Apéro dînatoire du Nouvel An : une tradition que l’on croit
immémoriale ?
Verrines, toasts, bulles : le 31 décembre, l’apéro
dînatoire a pris la place du grand dîner. Chez beaucoup,
le réveillon s’organise debout autour d’un buffet où l’on picore en
attendant minuit, verre à la main. La scène paraît évidente,
presque rituelle. On aligne, on trinque, on danse, on revient, et
l’on finit sur un dessert digne d’un repas complet. D’où vient
cette façon de fêter le Nouvel An qui s’impose
sans discussion ?
Longtemps, les banquets de fin d’année ont obéi à d’autres
codes. Avant les verrines, il y a eu des fêtes païennes du
solstice, puis des veilles chrétiennes très réglées, avec des menus
qui n’ont cessé de bouger. On l’oublie vite : ce que l’on appelle
“tradition” change souvent de visage au fil des siècles. Ce qui
intrigue aujourd’hui, c’est la vitesse à laquelle l’apéritif a
glissé du verre d’accueil… au dîner complet.

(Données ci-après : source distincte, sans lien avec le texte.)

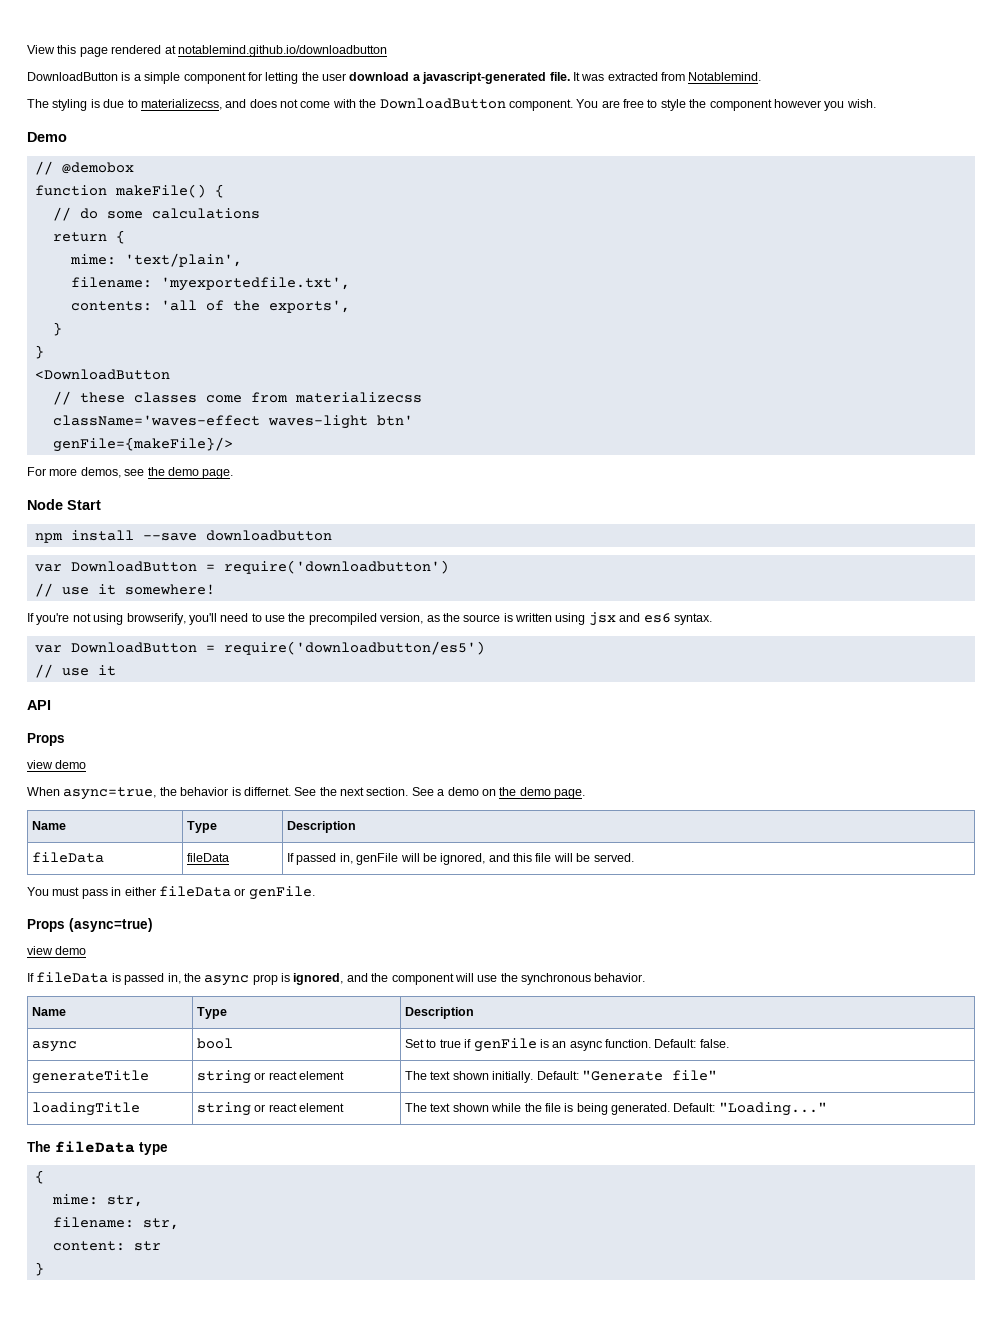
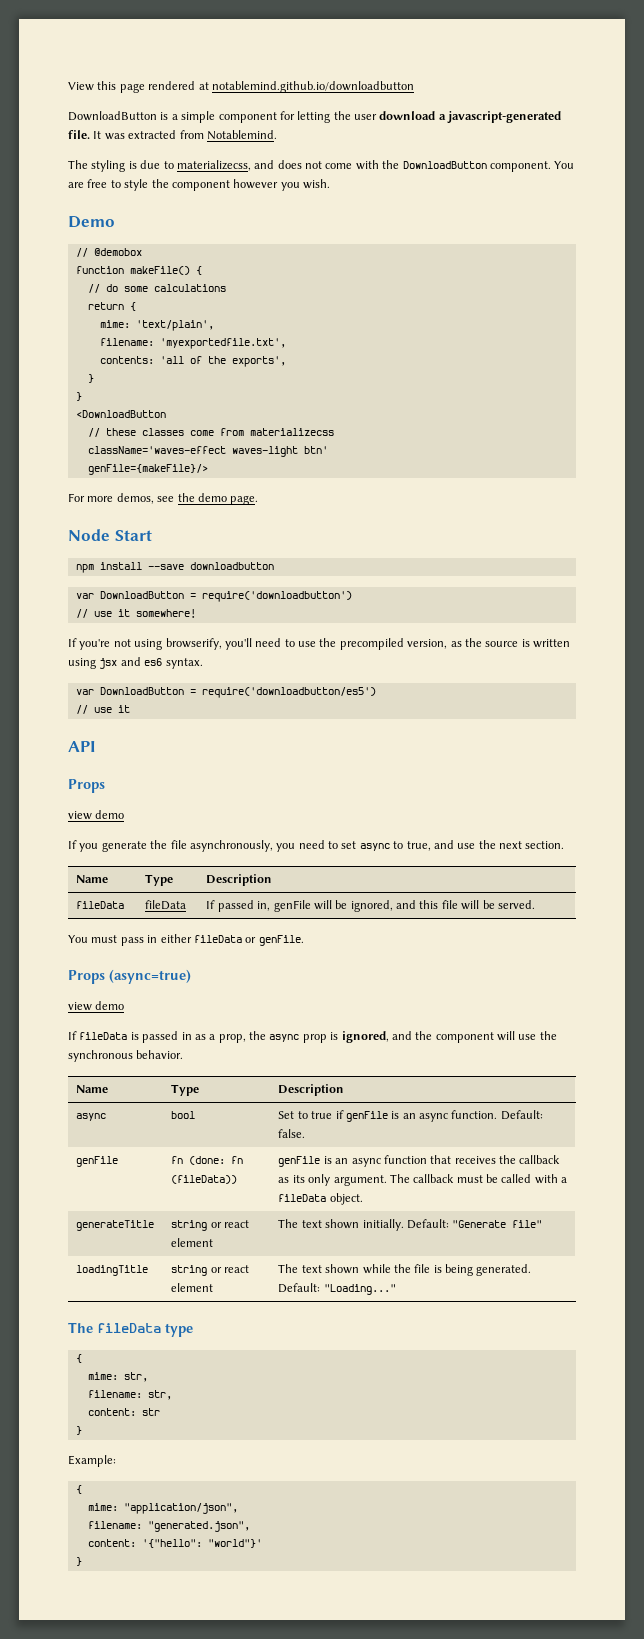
[27,787,585,800] When async=true, the behavior is differnet. See the next section. See a demo on the demo page. -> [68,840,565,852] If you generate the file asynchronously, you need to set async to true, and use the next section.
[167,973,181,984] in, -> [181,1032,246,1043] in as a prop,
(729, 1043) none -> [76,1156,119,1167] [171,1156,244,1165] [171,1175,238,1184] [278,1155,561,1167] [278,1174,568,1186] [278,1193,363,1205] // genFile | fn (done: fn (fileData)) | genFile is an async function that receives the callback as its only argument. The callback must be called with a fileData object.
(44, 1269) none -> [68,1455,116,1467] [75,1485,82,1494] [87,1503,238,1514] [87,1521,250,1532] [87,1539,262,1548] [75,1557,82,1566] // Example: // { // mime: "application/json", // filename: "generated.json", // content: '{"hello": "world"}' // }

Des Saturnales au “repas gras” : le fil historique des fêtes
d’hiver
Au temps des Saturnales, autour du solstice
d’hiver du 21 décembre, Rome suspendait le travail, brouillait les
hiérarchies, échangeait des cadeaux et décorait les maisons de
houx, de gui ou de lierre. Plus tard, cette date s’est superposée à
la Nativité : l’hiver s’est centré sur un repas partagé. Dans la
tradition chrétienne, l’Avent ordonnait des “jours maigres” sans
viande avant la messe de minuit, puis venait le
réveillon et son repas gras.
Aucun menu n’était figé : avant le XVIe siècle, boudin, oie ou
canard dominaient, la dinde et le chocolat ne sont apparus
qu’ensuite. La bûche de Noël fut d’abord un tronc brûlé, devenu
plus tard gâteau roulé quand les grandes cheminées ont disparu.
Anton Serdeczny en résume le pouvoir symbolique : « Noël est une
période de grande puissance magique, qui se déverse sur le monde
dès l »avent et pendant les douze jours qui suivent Noël. Cette
magie a un pic au 24 décembre à minuit. Pendant l’avent, en
Bretagne, les prêtres sont censés être capables de se transformer
en animaux », explique l’historien, auteur de La Bûche et le
Gras. Une anthropologie historique de la magie de Noël, cité
par France Culture.
De l’« apéritif » au buffet : la bascule vers l’apéro
dînatoire
Le mot apéritif vient du latin « aperire » :
ouvrir. Au XVIIIe siècle, il désignait d’abord un remède censé
« ouvrir » les voies du corps, comme le vermouth ou les élixirs au
quinquina. Puis, au XIXe et au début du XXe siècle, l’apéritif a
pris ses quartiers dans les cafés et sur les terrasses, rendez-vous
social où l’on grignotait quelques cacahuètes et biscuits salés. La
porte du dîner s’entrouvrait déjà.
Dans d’autres pays, le fait de manger en picorant existait
depuis longtemps : pintxos au Pays basque, julbord
scandinave où l’on se sert en jambon, boulettes, saumon, gratins,
riz au lait et vin chaud. Détail révélateur, ce
vin épicé connu des Romains n’est devenu boisson typique des fêtes
qu’au XXe siècle via les marchés de Noël d’Europe du Nord. Une
“tradition” peut donc sembler ancestrale… alors qu’elle est très
récente.
Pourquoi l’apéro dînatoire règne le 31,
et que raconte ce rituel moderne ?
L’apéro dînatoire désigne un apéritif où les
bouchées tiennent réellement lieu de dîner, souvent en buffet,
suivi d’un vrai dessert. Ce format colle au rythme du 31 : on
commence tôt, on grignote jusqu’à minuit, on sort voir les feux
d’artifice, on revient se resservir. Dans des logements plus petits
et avec des régimes variés autour de la table, il évite le
casse-tête du service à l’assiette. Les médias et les réseaux
sociaux ont accéléré son ascension.
Ailleurs, les rituels disent explicitement ce qu’on souhaite à
l’année qui commence. Au Royaume-Uni, la première sortie après
minuit se fait une pièce de monnaie, du sel et un
morceau de charbon en poche ; poches vides riment avec douze mois
de manque. En Écosse, le Hogmanay guette le
first-footer qui apporte symboliquement chaleur,
table garnie et prospérité. Notre buffet de verrines raconte la
même chose à sa manière : l’abondance. Une bouchée “signature”, un
clin d’œil au repas gras, voire un mini coin
julbord suffisent à en faire un vrai rituel.